Online data has long been a valuable commodity. For years, Meta and Google have used data to target their online advertising. Netflix and Spotify used it to recommend more movies and music. Political candidates turn to data to figure out which groups of voters to train their sights on.
Over the past 18 months, it has become increasingly clear that digital data is also essential to the development of artificial intelligence. Here’s what to know.
The more data, the better.
The success of AI depends on data. That’s because AI models become more accurate and more human with more data.
In the same way that a student learns by reading more books, essays and other information, large language models — the systems that underlie chatbots — become more accurate and powerful as they will be given more data.
Some large language models, such as OpenAI’s GPT-3, released in 2020, are trained on hundreds of billions of “tokens,” which are essentially words or pieces of words. Recent large language models have been trained on more than three trillion tokens.

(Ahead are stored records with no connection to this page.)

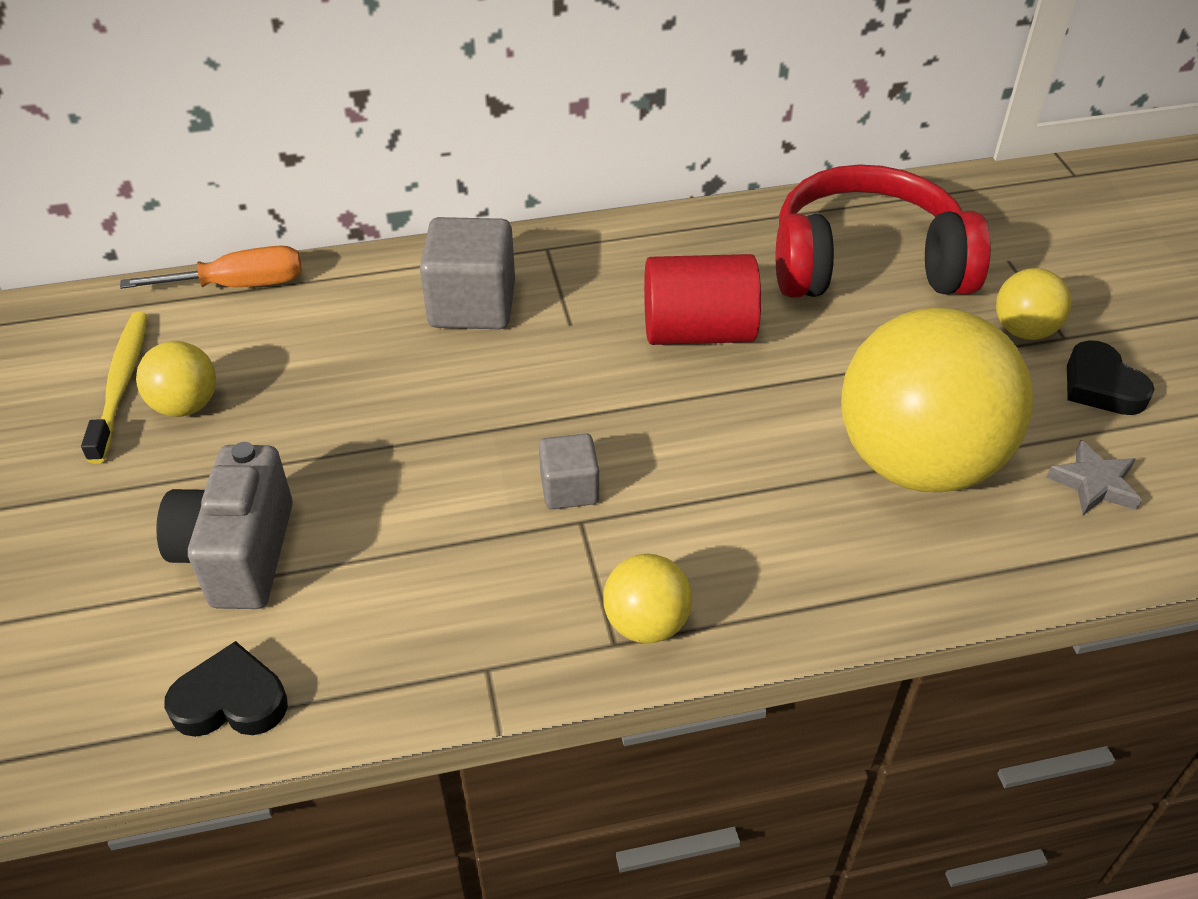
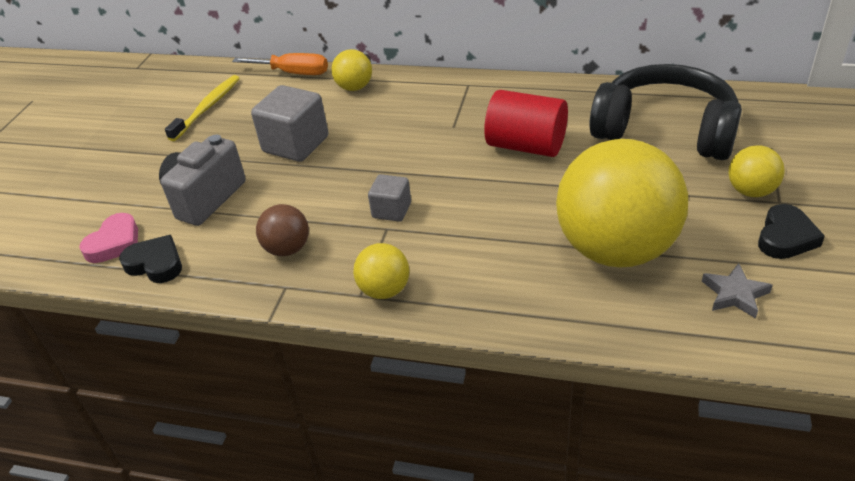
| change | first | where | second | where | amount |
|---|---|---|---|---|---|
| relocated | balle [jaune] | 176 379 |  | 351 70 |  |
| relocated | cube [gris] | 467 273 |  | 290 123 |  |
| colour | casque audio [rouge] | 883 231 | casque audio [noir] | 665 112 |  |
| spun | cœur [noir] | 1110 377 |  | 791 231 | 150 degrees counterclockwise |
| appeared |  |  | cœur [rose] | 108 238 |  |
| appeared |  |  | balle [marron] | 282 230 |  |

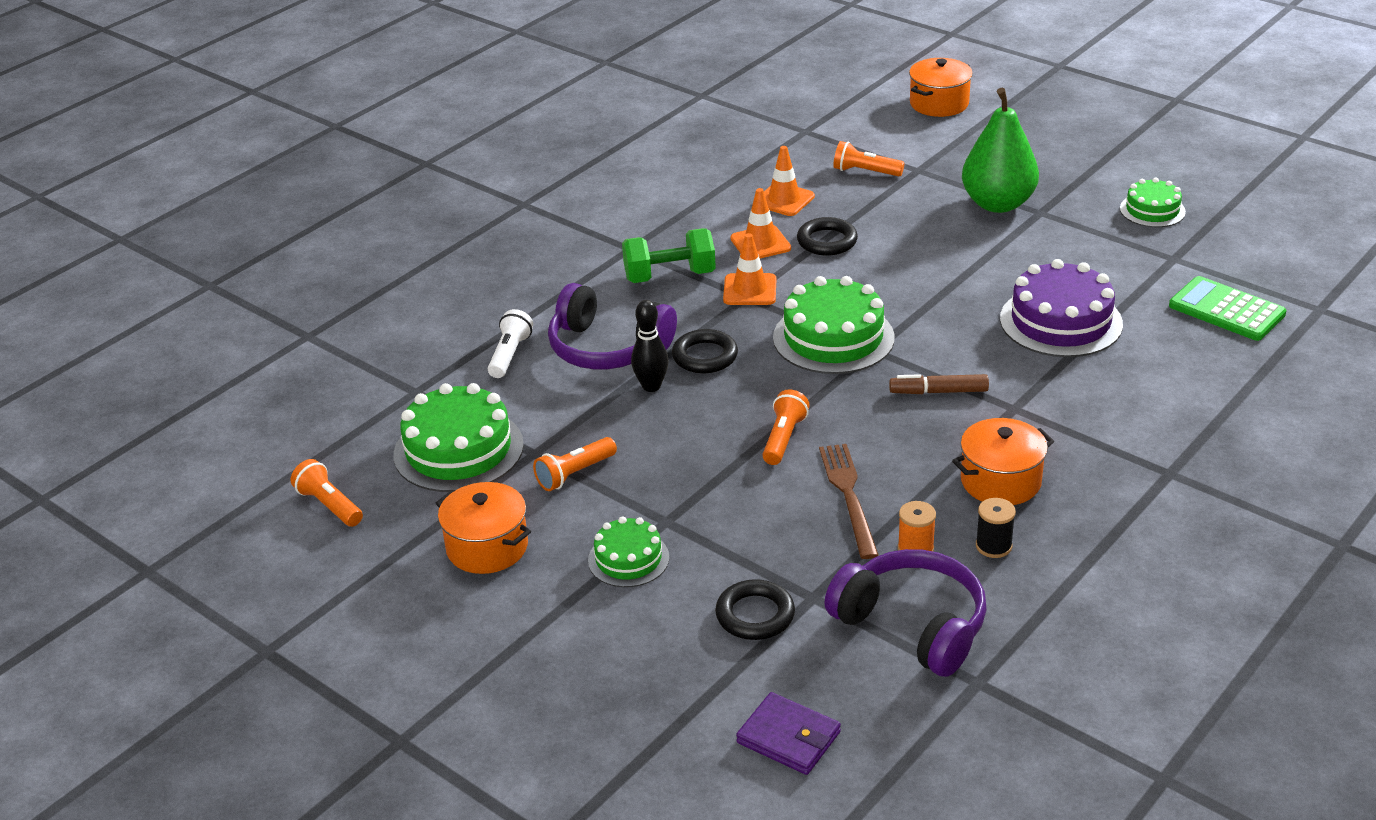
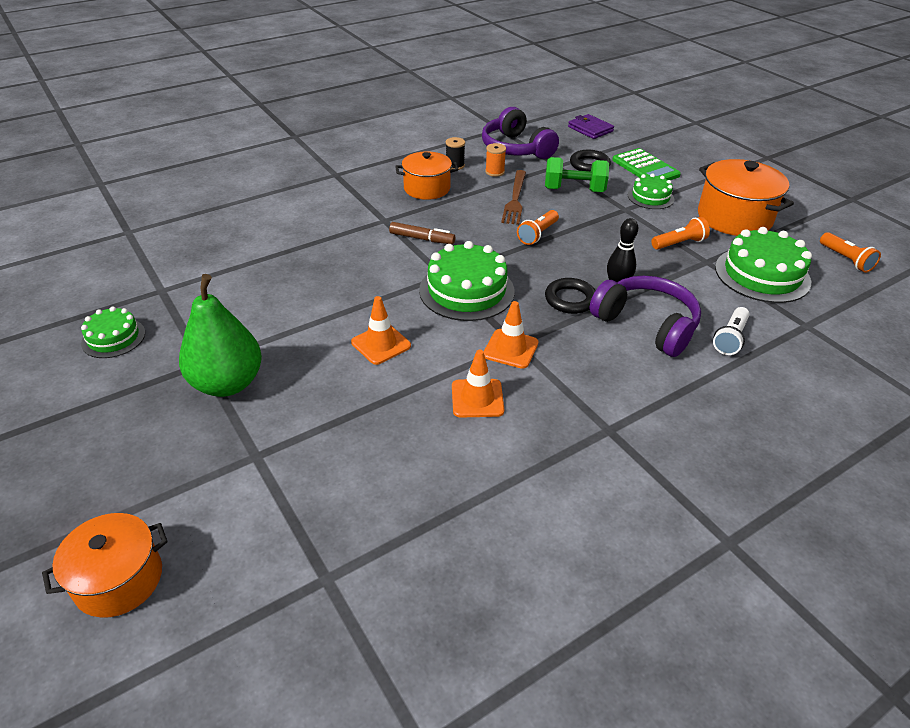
| change | first | where | second | where | amount |
|---|---|---|---|---|---|
| size | marmite [orange] | 483 528 |  | 746 197 | x1.51 |
| relocated | haltère [vert] | 669 255 |  | 577 174 |  |
| relocated | cône de chantier [orange] | 789 181 |  | 381 330 |  |
| missing | anneau [noir] | 827 236 |  |  |  |
| missing | lampe de poche [orange] | 869 158 |  |  |  |
| missing | gâteau [violet] | 1061 308 |  |  |  |
| relocated | calculatrice [vert] | 1228 308 |  | 646 164 |  |

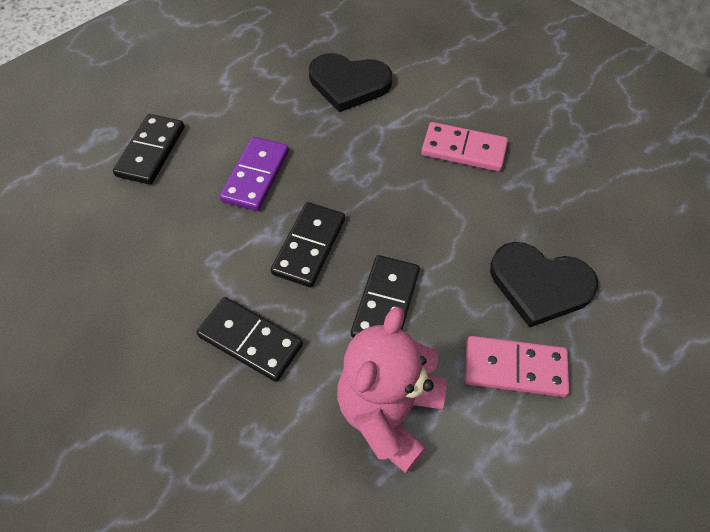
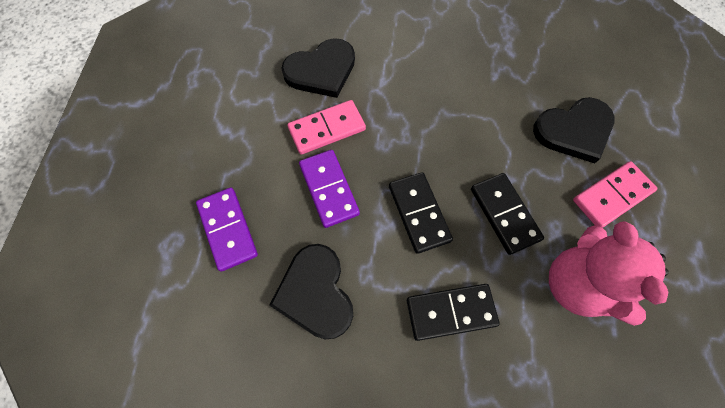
| change | first | where | second | where | amount |
|---|---|---|---|---|---|
| colour | domino [noir] | 148 149 | domino [violet] | 227 229 |  |
| relocated | domino [rose] | 464 147 |  | 326 127 |  |
| appeared |  |  | cœur [noir] | 311 291 |  |

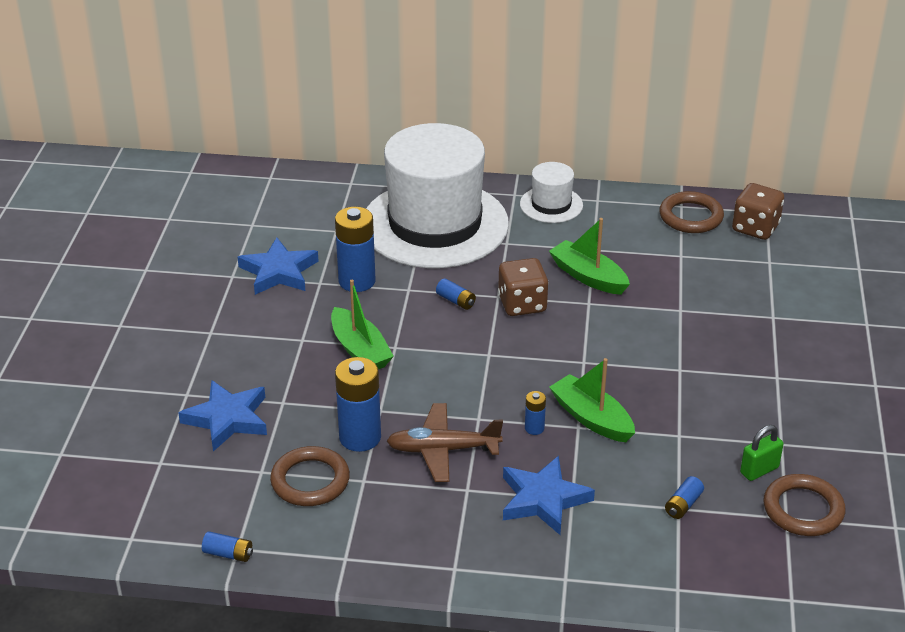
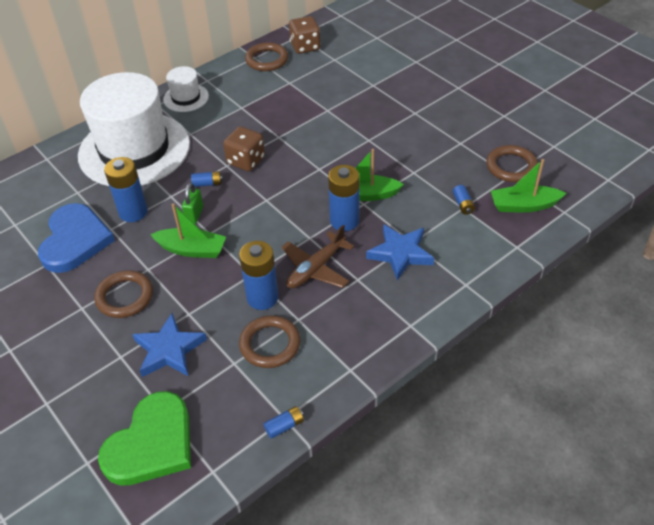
| change | first | where | second | where | amount |
|---|---|---|---|---|---|
| exchanged | étoile [bleu] | 278 266 | cœur [bleu] | 76 238 |  |
| size | pile [bleu] | 535 413 |  | 344 198 | x2.11 |
| relocated | bateau [vert] | 589 256 |  | 528 185 |  |
| relocated | cadenas [vert] | 762 453 |  | 192 203 |  |
| appeared |  |  | anneau [marron] | 123 294 |  |
| appeared |  |  | cœur [vert] | 144 438 |  |

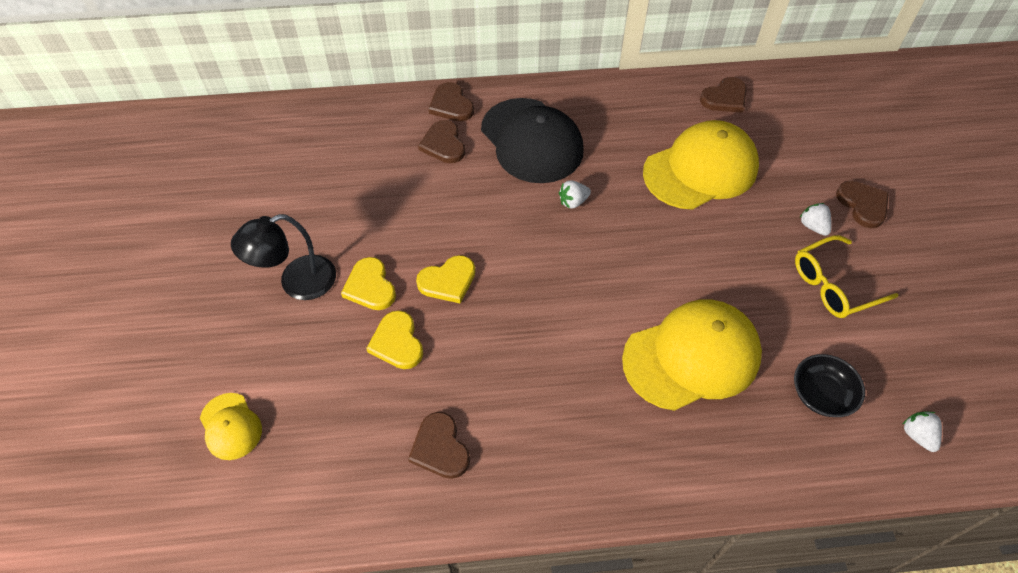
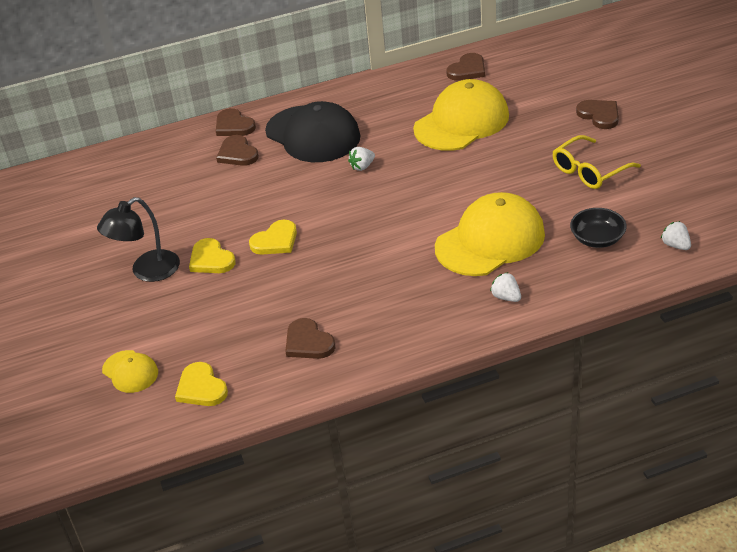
| change | first | where | second | where | amount |
|---|---|---|---|---|---|
| relocated | cœur [jaune] | 394 340 |  | 201 384 |  |
| relocated | fraise [blanc] | 816 219 |  | 505 287 |  |

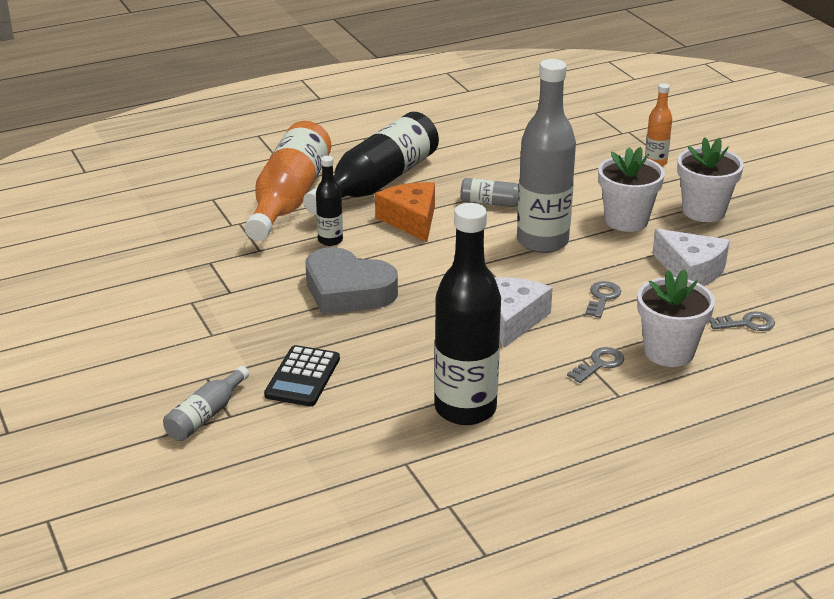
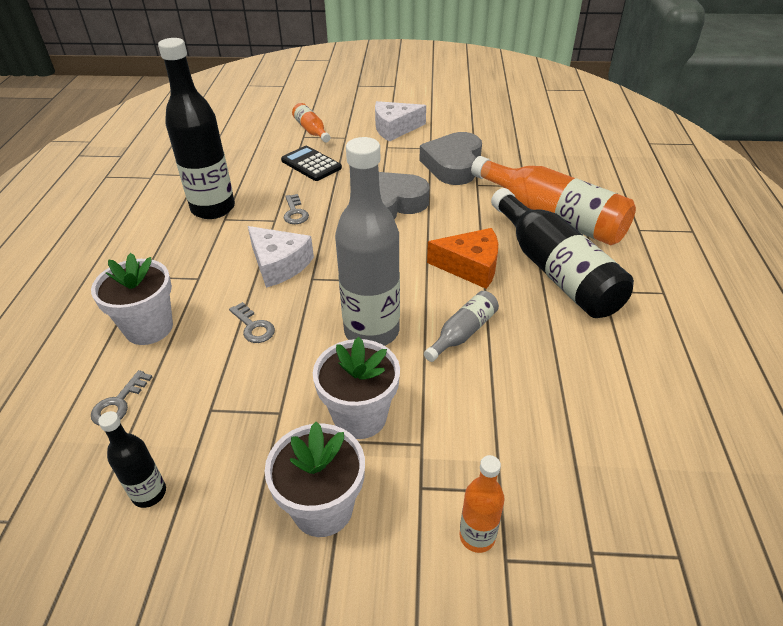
| change | first | where | second | where | amount |
|---|---|---|---|---|---|
| colour | bouteille [gris] | 206 403 | bouteille [orange] | 311 123 |  |
| relocated | bouteille [noir] | 329 201 |  | 132 459 |  |
| relocated | clé [gris] | 595 365 |  | 296 209 |  |
| relocated | fromage [blanc] | 691 257 |  | 400 121 |  |
| appeared |  |  | cœur [gris] | 450 158 |  |

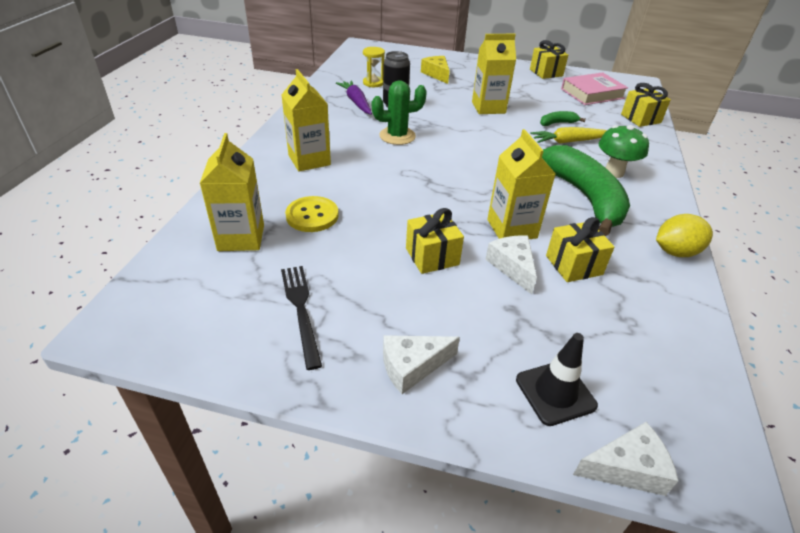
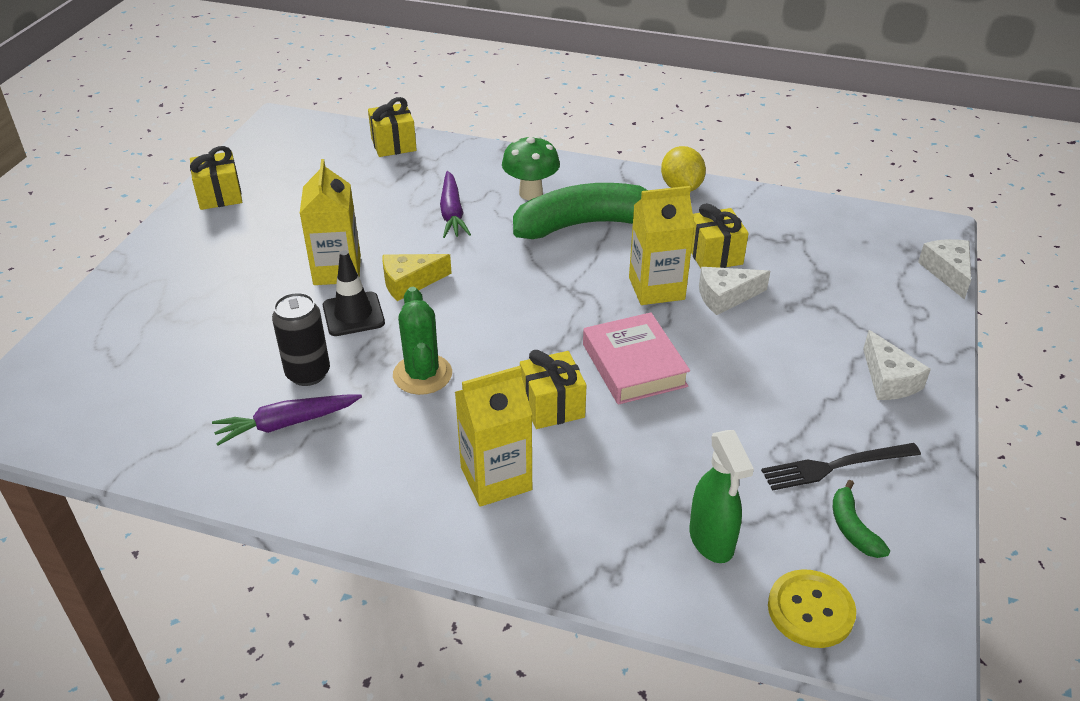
| change | first | where | second | where | amount |
|---|---|---|---|---|---|
| exchanged | brique de lait [jaune] | 231 192 | vaporisateur [vert] | 721 496 |  |
| relocated | bouton [jaune] | 312 214 |  | 812 608 |  |
| missing | sablier [jaune] | 374 67 |  |  |  |
| relocated | cadeau [jaune] | 435 241 |  | 553 389 |  |
| relocated | fromage [jaune] | 435 70 |  | 417 277 |  |
| relocated | cône de chantier [noir] | 557 379 |  | 354 293 |  |
| colour | carotte [jaune] | 569 135 | carotte [violet] | 455 204 |  |
| relocated | banane [vert] | 563 118 |  | 861 519 |  |
| relocated | livre [rose] | 594 88 |  | 636 358 |  |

Online data is a valuable and finite resource.
Tech companies use publicly available online data to build their AI models, faster than generating new data. According to one prediction, high-quality digital data will be exhausted by 2026.
Tech companies will strive to get more data.
In the race for more data, OpenAI, Google and Meta are turning to new tools, changing their terms of service and engaging in internal debates.
At OpenAI, researchers created a program in 2021 that converted the audio of YouTube videos to text and then sent the transcripts to one of its AI models, in violation of YouTube’s terms of service , said people with knowledge of the matter.
(The New York Times sued OpenAI and Microsoft for using copyrighted news articles without permission for the AI development. OpenAI and Microsoft said they used the news articles in innovative ways that does not violate copyright law.)
Google, which owns YouTube, also used YouTube data to build its AI models, which treaded a legal gray area of copyright, people with knowledge of the action said. And Google changed its privacy policy last year so it could use publicly available material to build more of its AI products.
At Meta, executives and lawyers last year debated how to get more data for AI development and discussed buying a major publisher like Simon & Schuster. In private meetings, they weighed the possibility of putting copyrighted works into their AI model, even if it meant they would be sued later, according to recordings of the meetings, obtained by The Times.
One solution could be ‘synthetic’ data.
OpenAI, Google and other companies are exploring using their AI to create more data. The result is so-called “synthetic” data. The idea is that AI models generate new text that can then be used to build better AI
Synthetic data is dangerous because AI models can make mistakes. Reliance on such data may include those errors.